昭和21年の秋、1年余りにわたる北朝鮮での死と隣り合わせの放浪を経て、私達母子4人は無事満州から引き揚げてきた。少し遅れてソ連軍により抑留されていた父もシベリアに近い延吉から無事帰国した。故郷諏訪に戻った父は、全滅と諦めていた私達が生きて帰ってきているのを見て驚愕し、私達も絶望と思っていた父が突然現れたので腰を抜かした。一家はしばらく信州の母の両親の世話になっていた。運よく中央気象台に復職することとなった父は翌年初めに上京したが、私達母子4人は食料豊富な田舎で栄養失調の身体を癒してから半年遅れで合流した。皇居と日本橋川にはさまれた竹橋近くに中央気象台官舎はあった。焼跡に急造された粗末な木造が十数軒あり、私達が入ったのはその一つ、2軒長屋の一方で外壁は節穴だらけの10坪ほどの家だった。この官舎は部課長など幹部のためのものなのに、課長補佐の父が入居できたのは台長をしていた父の伯父藤原咲平が、故国に息も絶えだえたどり着いた私達を不憫に思い身びいきしてくれたからだろう。それをとやかく言う人は官舎に1人もいなかった。彼等のほとんどは東大教授を兼任していた咲平の愛弟子だったからだ。父と母は肩身の狭い思いをしていたそうだが、4歳になった私は朝から晩まで仲間とメンコ、ベーゴマ、釘刺しなどで遊んでいた。すぐにガキ大将となった。父が教えてくれた藤原家伝来の水車戦法のおかげだった。両腕を水車のようにぐるぐる回し鬼の形相で突進するだけだが、大ていの者は怖気づいて降参したのだ。後日母に、「お前が上司の子を泣かすたびに果物カゴを持って何度お詫びに行ったことか」と言われた。

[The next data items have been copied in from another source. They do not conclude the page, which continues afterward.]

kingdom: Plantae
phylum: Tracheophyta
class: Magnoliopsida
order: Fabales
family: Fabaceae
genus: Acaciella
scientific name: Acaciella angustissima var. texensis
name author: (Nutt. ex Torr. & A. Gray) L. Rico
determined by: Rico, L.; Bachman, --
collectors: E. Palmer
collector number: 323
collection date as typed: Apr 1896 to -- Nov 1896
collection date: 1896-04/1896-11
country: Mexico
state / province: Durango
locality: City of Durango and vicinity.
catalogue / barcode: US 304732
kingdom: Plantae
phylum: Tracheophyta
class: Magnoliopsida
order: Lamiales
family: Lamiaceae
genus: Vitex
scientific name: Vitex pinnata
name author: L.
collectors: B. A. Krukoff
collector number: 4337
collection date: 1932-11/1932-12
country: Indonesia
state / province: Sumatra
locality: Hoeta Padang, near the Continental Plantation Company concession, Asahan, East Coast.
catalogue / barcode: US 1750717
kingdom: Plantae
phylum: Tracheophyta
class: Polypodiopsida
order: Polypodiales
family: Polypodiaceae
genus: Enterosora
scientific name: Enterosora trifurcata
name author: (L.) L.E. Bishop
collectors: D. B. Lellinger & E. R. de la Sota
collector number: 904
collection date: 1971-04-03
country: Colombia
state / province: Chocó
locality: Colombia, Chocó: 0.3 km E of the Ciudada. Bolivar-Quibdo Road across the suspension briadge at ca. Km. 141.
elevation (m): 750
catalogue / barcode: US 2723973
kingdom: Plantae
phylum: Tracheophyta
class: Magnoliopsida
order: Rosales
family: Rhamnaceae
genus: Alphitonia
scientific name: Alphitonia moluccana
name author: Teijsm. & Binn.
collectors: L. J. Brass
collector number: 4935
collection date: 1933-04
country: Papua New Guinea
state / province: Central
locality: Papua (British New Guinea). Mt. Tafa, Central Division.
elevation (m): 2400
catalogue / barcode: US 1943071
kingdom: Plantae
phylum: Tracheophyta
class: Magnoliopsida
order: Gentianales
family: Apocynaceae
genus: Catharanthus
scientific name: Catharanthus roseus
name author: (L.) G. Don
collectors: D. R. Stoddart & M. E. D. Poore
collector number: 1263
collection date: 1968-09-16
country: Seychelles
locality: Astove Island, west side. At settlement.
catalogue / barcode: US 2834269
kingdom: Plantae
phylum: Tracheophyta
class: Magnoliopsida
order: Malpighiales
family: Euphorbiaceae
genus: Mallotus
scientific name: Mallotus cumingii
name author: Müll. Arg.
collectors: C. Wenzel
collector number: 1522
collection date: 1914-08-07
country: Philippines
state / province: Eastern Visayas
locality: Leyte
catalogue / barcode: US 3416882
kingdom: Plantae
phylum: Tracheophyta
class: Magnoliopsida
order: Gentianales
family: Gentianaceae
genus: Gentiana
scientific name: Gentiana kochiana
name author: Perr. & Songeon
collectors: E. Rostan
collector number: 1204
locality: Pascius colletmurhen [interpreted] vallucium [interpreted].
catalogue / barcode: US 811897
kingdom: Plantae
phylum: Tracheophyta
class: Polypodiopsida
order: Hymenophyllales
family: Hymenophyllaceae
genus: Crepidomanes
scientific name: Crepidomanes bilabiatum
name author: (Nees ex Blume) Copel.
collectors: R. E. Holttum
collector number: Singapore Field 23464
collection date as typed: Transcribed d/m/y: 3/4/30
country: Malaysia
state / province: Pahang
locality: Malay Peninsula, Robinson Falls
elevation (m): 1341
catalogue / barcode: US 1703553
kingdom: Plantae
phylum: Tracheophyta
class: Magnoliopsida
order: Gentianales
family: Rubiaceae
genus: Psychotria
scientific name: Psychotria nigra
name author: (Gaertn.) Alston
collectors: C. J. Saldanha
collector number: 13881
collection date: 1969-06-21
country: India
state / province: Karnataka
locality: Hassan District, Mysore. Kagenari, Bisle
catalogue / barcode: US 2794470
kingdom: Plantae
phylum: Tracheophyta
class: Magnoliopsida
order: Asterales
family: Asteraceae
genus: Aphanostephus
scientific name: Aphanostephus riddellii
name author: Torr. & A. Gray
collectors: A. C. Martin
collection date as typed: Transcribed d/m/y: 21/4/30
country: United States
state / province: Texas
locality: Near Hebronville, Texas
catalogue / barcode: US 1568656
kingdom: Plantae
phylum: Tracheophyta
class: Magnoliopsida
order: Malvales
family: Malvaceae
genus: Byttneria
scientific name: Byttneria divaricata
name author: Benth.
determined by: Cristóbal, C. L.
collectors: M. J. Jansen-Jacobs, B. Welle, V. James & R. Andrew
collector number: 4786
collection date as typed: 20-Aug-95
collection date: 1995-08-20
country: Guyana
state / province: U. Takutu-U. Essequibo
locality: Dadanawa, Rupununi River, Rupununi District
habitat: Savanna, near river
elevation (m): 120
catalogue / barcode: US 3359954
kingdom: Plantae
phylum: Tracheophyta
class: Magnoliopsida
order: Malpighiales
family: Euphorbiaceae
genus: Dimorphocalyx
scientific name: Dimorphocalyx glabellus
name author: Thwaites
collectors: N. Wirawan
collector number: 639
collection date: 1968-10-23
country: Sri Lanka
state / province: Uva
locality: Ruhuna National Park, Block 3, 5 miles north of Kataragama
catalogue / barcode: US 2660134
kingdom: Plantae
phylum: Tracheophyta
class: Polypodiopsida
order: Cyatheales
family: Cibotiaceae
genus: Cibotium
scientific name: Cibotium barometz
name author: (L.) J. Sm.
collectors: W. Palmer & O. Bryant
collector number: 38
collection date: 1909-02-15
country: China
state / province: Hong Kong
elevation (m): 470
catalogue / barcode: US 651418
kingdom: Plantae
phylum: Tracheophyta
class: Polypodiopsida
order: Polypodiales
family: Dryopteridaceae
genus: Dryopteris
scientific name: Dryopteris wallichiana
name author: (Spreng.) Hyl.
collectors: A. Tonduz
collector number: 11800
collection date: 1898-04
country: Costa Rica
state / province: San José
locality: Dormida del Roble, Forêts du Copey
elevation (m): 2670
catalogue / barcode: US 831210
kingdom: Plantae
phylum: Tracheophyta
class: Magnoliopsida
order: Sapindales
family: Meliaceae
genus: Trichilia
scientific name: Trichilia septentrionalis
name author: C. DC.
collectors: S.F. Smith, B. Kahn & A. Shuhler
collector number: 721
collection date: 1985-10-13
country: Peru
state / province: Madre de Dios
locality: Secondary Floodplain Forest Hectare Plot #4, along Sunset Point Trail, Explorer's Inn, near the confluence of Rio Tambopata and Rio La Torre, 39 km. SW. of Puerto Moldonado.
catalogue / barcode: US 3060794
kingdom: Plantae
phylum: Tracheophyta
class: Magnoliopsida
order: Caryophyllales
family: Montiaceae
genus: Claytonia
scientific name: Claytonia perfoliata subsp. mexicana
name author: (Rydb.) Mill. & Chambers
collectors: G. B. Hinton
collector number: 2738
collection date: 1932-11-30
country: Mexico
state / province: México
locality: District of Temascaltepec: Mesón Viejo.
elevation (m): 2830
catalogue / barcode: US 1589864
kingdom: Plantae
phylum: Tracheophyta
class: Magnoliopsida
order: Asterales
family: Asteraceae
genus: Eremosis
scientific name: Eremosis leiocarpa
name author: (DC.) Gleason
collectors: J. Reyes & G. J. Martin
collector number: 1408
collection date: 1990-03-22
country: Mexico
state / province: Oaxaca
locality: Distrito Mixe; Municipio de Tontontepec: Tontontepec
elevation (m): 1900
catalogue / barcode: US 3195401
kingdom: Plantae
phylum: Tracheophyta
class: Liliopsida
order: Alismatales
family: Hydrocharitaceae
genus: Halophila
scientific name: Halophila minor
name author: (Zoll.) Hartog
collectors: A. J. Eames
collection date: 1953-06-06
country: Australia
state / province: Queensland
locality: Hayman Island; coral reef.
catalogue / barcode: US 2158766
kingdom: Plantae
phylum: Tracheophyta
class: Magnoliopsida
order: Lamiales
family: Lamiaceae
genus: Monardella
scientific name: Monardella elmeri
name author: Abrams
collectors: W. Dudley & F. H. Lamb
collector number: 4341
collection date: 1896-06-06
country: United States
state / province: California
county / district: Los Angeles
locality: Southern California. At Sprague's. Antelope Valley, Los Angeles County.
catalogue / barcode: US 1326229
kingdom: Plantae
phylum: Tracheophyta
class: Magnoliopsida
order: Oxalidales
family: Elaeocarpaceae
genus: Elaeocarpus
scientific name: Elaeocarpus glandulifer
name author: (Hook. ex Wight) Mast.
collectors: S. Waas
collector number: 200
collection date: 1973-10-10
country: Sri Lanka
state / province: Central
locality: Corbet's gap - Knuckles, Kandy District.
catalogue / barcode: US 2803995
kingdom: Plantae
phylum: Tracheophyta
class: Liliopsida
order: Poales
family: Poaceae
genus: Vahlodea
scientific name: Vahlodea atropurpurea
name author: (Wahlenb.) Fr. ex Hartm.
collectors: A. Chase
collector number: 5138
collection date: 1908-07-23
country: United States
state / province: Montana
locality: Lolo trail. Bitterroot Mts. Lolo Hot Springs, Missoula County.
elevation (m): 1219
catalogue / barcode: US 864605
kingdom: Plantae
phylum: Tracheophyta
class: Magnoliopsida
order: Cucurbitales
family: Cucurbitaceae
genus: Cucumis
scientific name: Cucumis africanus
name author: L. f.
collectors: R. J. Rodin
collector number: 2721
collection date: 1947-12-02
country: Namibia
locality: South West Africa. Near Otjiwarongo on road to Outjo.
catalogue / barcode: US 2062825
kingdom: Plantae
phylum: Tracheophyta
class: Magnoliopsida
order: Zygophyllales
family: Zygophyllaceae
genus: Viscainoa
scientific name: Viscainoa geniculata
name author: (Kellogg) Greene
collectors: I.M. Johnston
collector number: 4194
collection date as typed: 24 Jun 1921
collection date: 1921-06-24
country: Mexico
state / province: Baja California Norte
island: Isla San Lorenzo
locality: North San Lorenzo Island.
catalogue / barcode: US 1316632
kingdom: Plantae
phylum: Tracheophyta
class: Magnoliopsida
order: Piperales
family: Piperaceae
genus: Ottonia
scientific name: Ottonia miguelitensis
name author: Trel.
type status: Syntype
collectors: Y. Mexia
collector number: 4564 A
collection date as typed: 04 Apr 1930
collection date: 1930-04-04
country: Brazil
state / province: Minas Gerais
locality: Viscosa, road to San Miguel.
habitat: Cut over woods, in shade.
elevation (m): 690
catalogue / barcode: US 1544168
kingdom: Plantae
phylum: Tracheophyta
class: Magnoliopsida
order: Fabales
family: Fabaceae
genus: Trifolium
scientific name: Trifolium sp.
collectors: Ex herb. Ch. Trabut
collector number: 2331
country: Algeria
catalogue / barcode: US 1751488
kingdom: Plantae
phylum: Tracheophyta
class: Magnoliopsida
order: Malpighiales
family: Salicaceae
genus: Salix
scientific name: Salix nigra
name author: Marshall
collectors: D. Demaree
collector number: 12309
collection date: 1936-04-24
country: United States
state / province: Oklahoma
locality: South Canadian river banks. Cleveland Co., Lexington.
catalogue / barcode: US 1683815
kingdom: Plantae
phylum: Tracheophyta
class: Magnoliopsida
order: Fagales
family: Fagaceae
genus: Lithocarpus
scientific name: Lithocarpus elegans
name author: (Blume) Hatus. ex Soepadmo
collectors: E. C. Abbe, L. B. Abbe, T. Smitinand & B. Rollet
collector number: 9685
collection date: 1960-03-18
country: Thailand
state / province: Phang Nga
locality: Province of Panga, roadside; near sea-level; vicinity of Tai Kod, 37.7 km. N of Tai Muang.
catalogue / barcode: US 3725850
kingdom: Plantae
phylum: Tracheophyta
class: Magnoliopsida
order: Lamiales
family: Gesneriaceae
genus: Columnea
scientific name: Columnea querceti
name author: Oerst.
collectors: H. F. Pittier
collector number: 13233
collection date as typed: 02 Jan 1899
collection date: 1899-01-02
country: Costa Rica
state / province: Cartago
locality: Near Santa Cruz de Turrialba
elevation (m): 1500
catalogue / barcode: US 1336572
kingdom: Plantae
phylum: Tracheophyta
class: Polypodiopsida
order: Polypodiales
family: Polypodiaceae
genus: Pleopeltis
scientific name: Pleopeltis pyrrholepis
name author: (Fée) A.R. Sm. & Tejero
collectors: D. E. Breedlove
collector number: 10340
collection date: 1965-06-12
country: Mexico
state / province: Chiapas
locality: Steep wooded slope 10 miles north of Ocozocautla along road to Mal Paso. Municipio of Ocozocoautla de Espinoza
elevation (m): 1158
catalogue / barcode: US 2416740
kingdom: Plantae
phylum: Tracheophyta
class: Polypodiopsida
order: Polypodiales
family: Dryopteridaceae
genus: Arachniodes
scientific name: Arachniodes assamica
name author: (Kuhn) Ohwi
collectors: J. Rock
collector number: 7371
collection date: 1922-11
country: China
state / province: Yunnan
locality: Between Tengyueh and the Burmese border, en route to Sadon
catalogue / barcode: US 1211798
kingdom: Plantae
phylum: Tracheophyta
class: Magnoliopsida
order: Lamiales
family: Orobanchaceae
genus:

家のすぐ南には、戦火を生き延びた直径30センチもあるイチジクの巨木があった。秋口に先が赤く割れた実を見つけると、私は真先に上までよじ登り、一番美味しそうなのは、引揚げの過労により体調を崩していた母のためにポケットに入れ、2番目、3番目、4番目はその場で食べ、それ以下は下で待っている仲間たちに落としてやった。食事のおかずは大てい味噌汁と沢庵だけで、時には御飯にしょうゆをかけて食べることもあった。父が空地の隅にトリ小屋を作り数羽のニワトリを飼い始めてからは栄養は幾分改善された。さんさんと降り注ぐ陽光以外に何もない焼跡の、家具のない家で私達は、皆が生きて帰り一緒に暮らす喜びに浸っていた。毎日笑っていたような気がする。父と母はまだ30代だった。ここでの4年半は今や私の最も輝かしい時代となっている。